Source Cryptopolitan

Australia’s Treasury announced Thursday that crypto exchanges and other digital asset platforms will soon be required to obtain an Australian Financial Services License (AFSL) and comply with strict new conditions. Companies that breach these requirements could face penalties of up to 10% of their annual revenue.

The Australian Transaction Reports and Analysis Centre’s data shows roughly 400 crypto exchanges registered with the Australian watchdog, the Australian Securities and Investments Commission, but only a fraction are actively operating.

Mulino says the licensing framework will support the growth of the crypto industry

In a consultation, the Treasury said the draft legislation would change the Corporations Act 2001 to “capture digital asset platforms and tokenized custody platforms by introducing each as a new financial product.”

This would classify digital asset platforms (DAPs) and tokenized custody platforms (TCPs) as financial products, thereby bringing them under the full scope of licensing requirements and consumer protections, according to a Treasury fact sheet.

“The focus of the framework is businesses that hold assets on behalf of clients, rather than on the digital assets themselves,” said the Treasury, noting that digital assets already fall under the state’s existing frameworks and are treated in the same way as other assets.

Presently, anti-money laundering and know-your-customer rules are the only requirements for crypto platforms in Australia.
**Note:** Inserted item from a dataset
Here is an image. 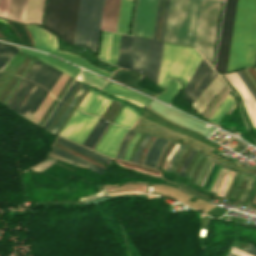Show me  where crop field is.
<instances>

However, the new proposed laws will extend oversight by requiring AFSL registration.

The penalties for violations, including dishonest or deceptive conduct, would also be set at whichever is greater: A$16.5 million, three times the advantage gained, or 10% of yearly sales. Nonetheless, the rules can still be altered, with industry participants allowed to comment on the draft until October 24. 

In the past few months, the nation’s key regulators, including financial regulators, the tax authority, and the central bank, have cautioned against Australians’ rising exposure to crypto assets. In August, AUSTRAC even ordered Binance Australia to appoint an external auditor over compliance concerns.
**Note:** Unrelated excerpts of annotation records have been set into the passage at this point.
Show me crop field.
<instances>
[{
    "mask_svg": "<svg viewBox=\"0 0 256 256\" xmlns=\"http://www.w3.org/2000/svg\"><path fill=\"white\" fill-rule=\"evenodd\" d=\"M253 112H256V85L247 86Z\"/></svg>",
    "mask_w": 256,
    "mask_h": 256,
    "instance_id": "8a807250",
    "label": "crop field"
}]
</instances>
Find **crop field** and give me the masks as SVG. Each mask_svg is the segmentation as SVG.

So far, the Treasury has claimed that the planned rules will enhance the protection of crypto consumers. Federal Assistant Treasurer Daniel Mulino stated that the reforms are meant to nurture the sector while shielding Australians from potential losses, stressing that regulation will give investors more confidence in digital assets. He noted, “It is about legitimising the good actors and shutting out the bad.”

John O’Loghlen, Australian Country Director and APAC Managing Director of Coinbase also commented: “Clear, fit-for-purpose regulation will support economic growth, increase choice for consumers, and ensure Australia remains competitive globally.We look forward to working constructively with government and industry as the legislation progresses.”

Moreover, Jonathon Miller, general manager at Kraken, noted that he was pleased to see the draft finally published after a thorough collaboration period between industry players and regulators.

The Australian government is planning on instituting stablecoin licensing rules

According to the federal government, the legislation excludes digital asset creators and firms using crypto for non-financial activities. That means tokens used in video games and artistic NFTs remain outside the scope of regulation.

It also noted that tokens that function as financial products will fall under current regulations, and ASIC is set to clarify in November which tokens will need an AFSL. Moreover, smaller platforms that process under $10 million in transactions yearly and hold under $5,000 per client will be exempt.

Meanwhile, the country’s authorities are also working on a comprehensive payments licensing regime to cover digital assets such as stablecoins. The Australian Prudential Regulation Authority (APRA) may oversee stablecoin issuers once the new “stored-value facilities” framework is implemented.

The ASIC has also recently licensed two Australian dollar–backed stablecoins, AUDM from Macropod and AUDF from Forte, classifying them as non-cash payment facilities. Adding to the momentum, Coinbase announced Wednesday that it will add support for a third Australian dollar stablecoin, AUDD, enabling local users to buy, sell, convert, and transfer it.